Apa Itu Pengelolaan Limbah Rumah Sakit?
Pengelolaan limbah rumah sakit adalah kegiatan sistematis untuk memastikan semua jenis limbah baik medis maupun non medis ditangani dengan standar khusus sehingga mencegah penyebaran penyakit, pencemaran lingkungan, serta risiko kecelakaan kerja.
Jenis Limbah di Rumah Sakit
Limbah Medis Infeksius
Contoh: darah, cairan tubuh, perban bekas, jarum suntik, alat medis sekali pakai, kultur laboratorium.
Limbah Medis Non-Infeksius
Contoh: obat kedaluwarsa, bahan kimia, limbah farmasi, limbah sitotoksik.
Limbah B3 (Bahan Berbahaya dan Beracun)
Contoh: merkuri dari termometer, bahan kimia laboratorium.
Limbah Domestik / Non-Medis
Contoh: sisa makanan, sampah dapur, sampah kantor, plastik, kertas.
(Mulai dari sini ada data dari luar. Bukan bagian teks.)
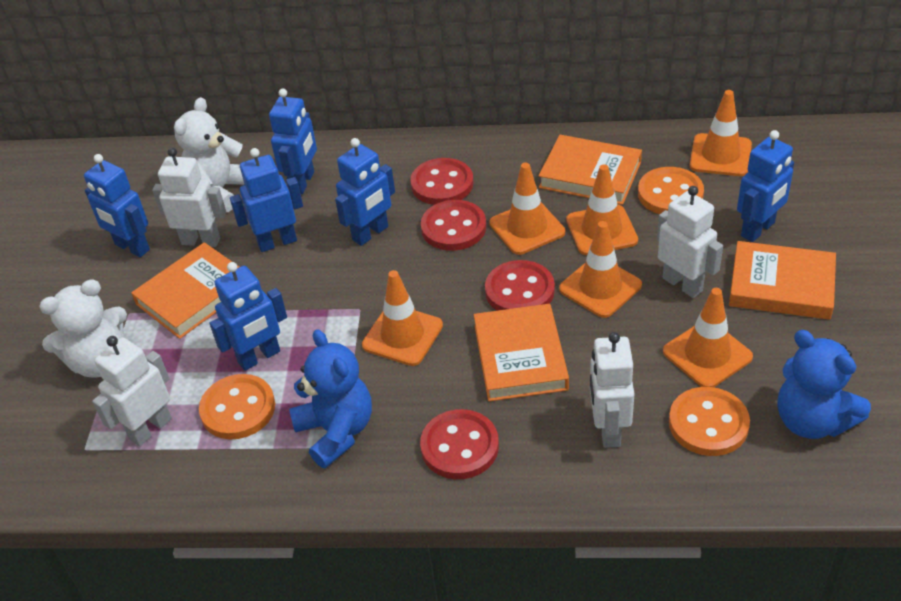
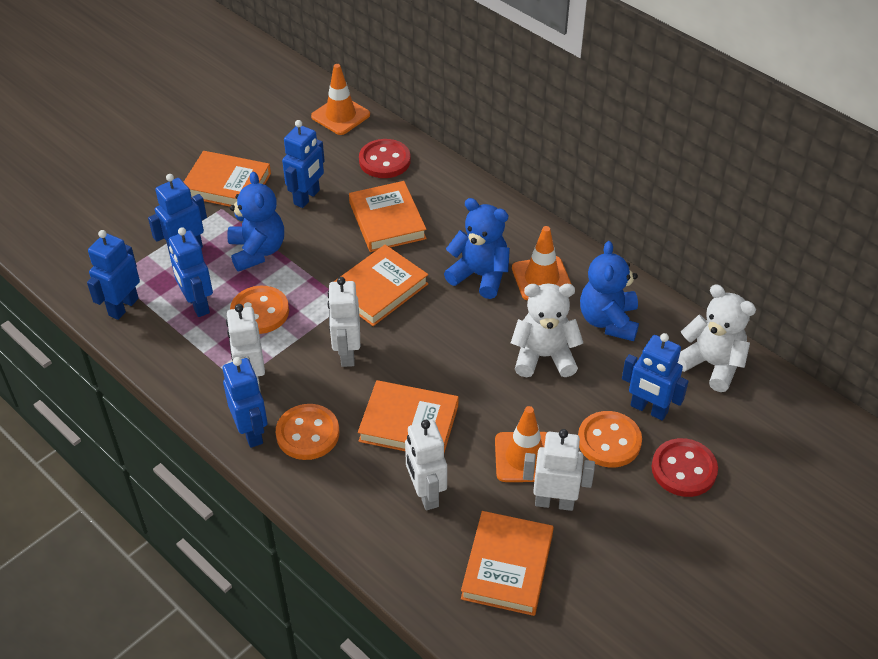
blue teddy bear: [289,329,372,468] [778,330,871,439] = 2 -> [227,171,284,272] [444,198,510,299] [580,241,639,341] = 3
orange book: [131,242,239,339] [474,304,569,401] [539,135,642,205] [729,241,836,320] = 4 -> [184,151,271,207] [334,244,428,326] [349,181,427,252] [358,380,458,453] [461,511,554,616] = 5
orange traffic cone: [362,270,443,366] [489,163,565,255] [559,221,642,318] [566,165,638,255] [663,288,753,387] [690,90,752,176] = 6 -> [311,64,370,135] [495,406,547,482] [512,226,572,300] = 3
red button: [410,158,474,205] [420,409,499,479] [421,200,486,251] [485,260,555,311] = 4 -> [359,139,411,178] [652,438,718,497] = 2

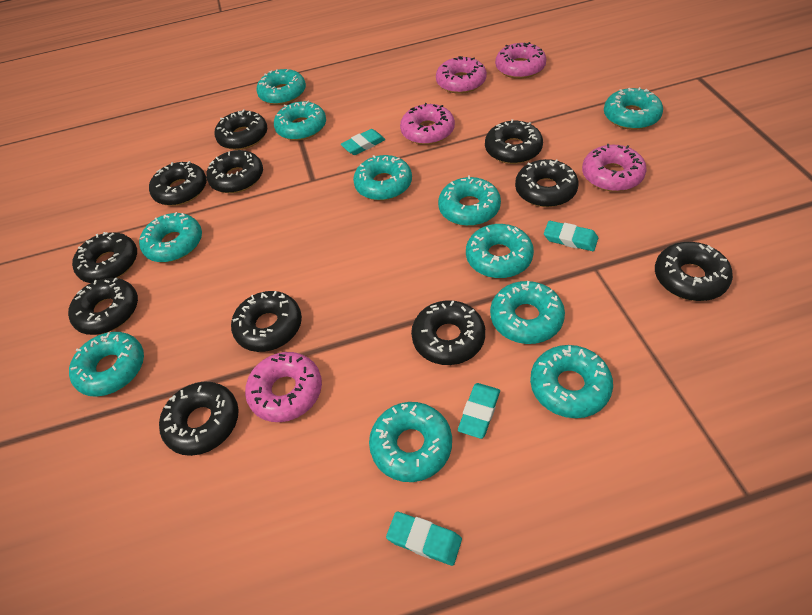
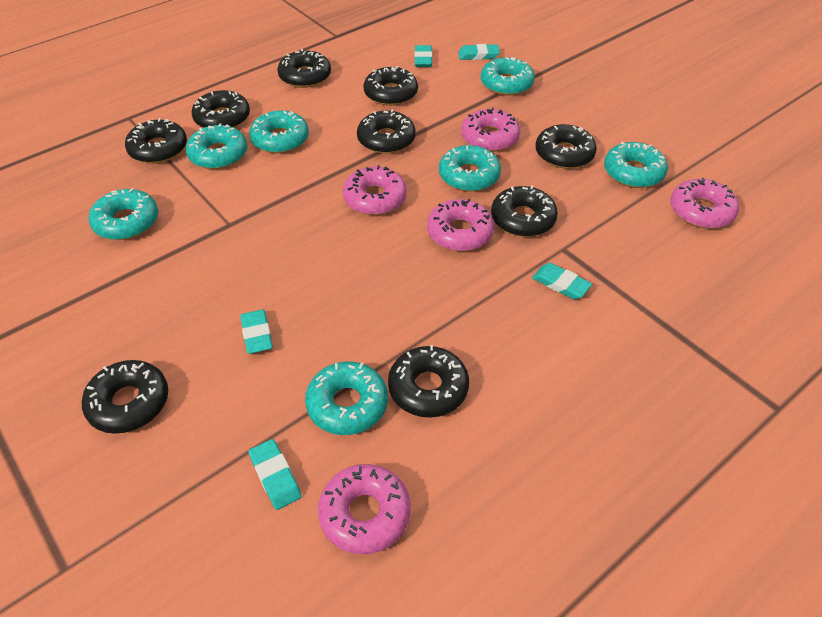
black donut: [68,278,138,335] [72,232,137,283] [149,161,207,206] [159,381,239,456] [206,150,263,193] [215,109,267,150] [231,291,302,352] [411,300,485,365] [485,119,543,164] [515,159,579,207] [655,242,733,301] = 11 -> [82,360,168,434] [125,118,187,163] [192,90,250,128] [277,49,331,88] [357,109,416,154] [364,66,418,106] [388,345,469,418] [491,185,558,237] [535,124,597,169] = 9
turquoise donut: [69,332,144,397] [139,212,202,262] [257,69,306,105] [274,101,326,140] [353,155,412,200] [369,402,452,482] [438,175,501,226] [466,224,534,278] [490,281,565,344] [530,345,613,418] [604,87,663,130] = 11 -> [89,188,158,240] [186,123,248,169] [249,110,309,153] [305,361,388,435] [439,145,501,192] [481,57,535,95] [604,142,668,188] = 7
turquoise eraser: [341,129,386,155] [386,511,462,566] [458,383,500,439] [544,221,598,251] = 4 -> [240,310,273,354] [248,439,302,510] [414,45,432,67] [458,44,500,60] [532,263,592,299] = 5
Tahapan Pengelolaan Limbah Rumah Sakit
Pemilahan
Dilakukan langsung di sumbernya (ruang perawatan, lab, OK, IGD) sesuai warna kantong:
Kuning: limbah medis infeksius
Merah: limbah sangat infeksius atau sitotoksik
Hitam: non-medis/domestik
Putih: limbah tajam (sharp container)
Pengumpulan dan Penyimpanan Sementara
Limbah dipindahkan ke TPS Limbah (Tempat Penyimpanan Sementara) dengan standar keamanan tertentu.
Pengangkutan Internal
Dibawa menggunakan troli khusus tertutup agar aman dan tidak mencemari area rumah sakit.
Pengolahan
Tergantung jenis limbah:
Autoclave
Insinerator
Pengolahan kimia
Pemusnahan limbah B3 melalui pihak ketiga berizin
Pengolahan limbah cair melalui IPLC/IPAL
Pembuangan Akhir
Dilakukan oleh pihak ketiga berizin atau fasilitas resmi yang memenuhi standar KLHK dan Kemenkes.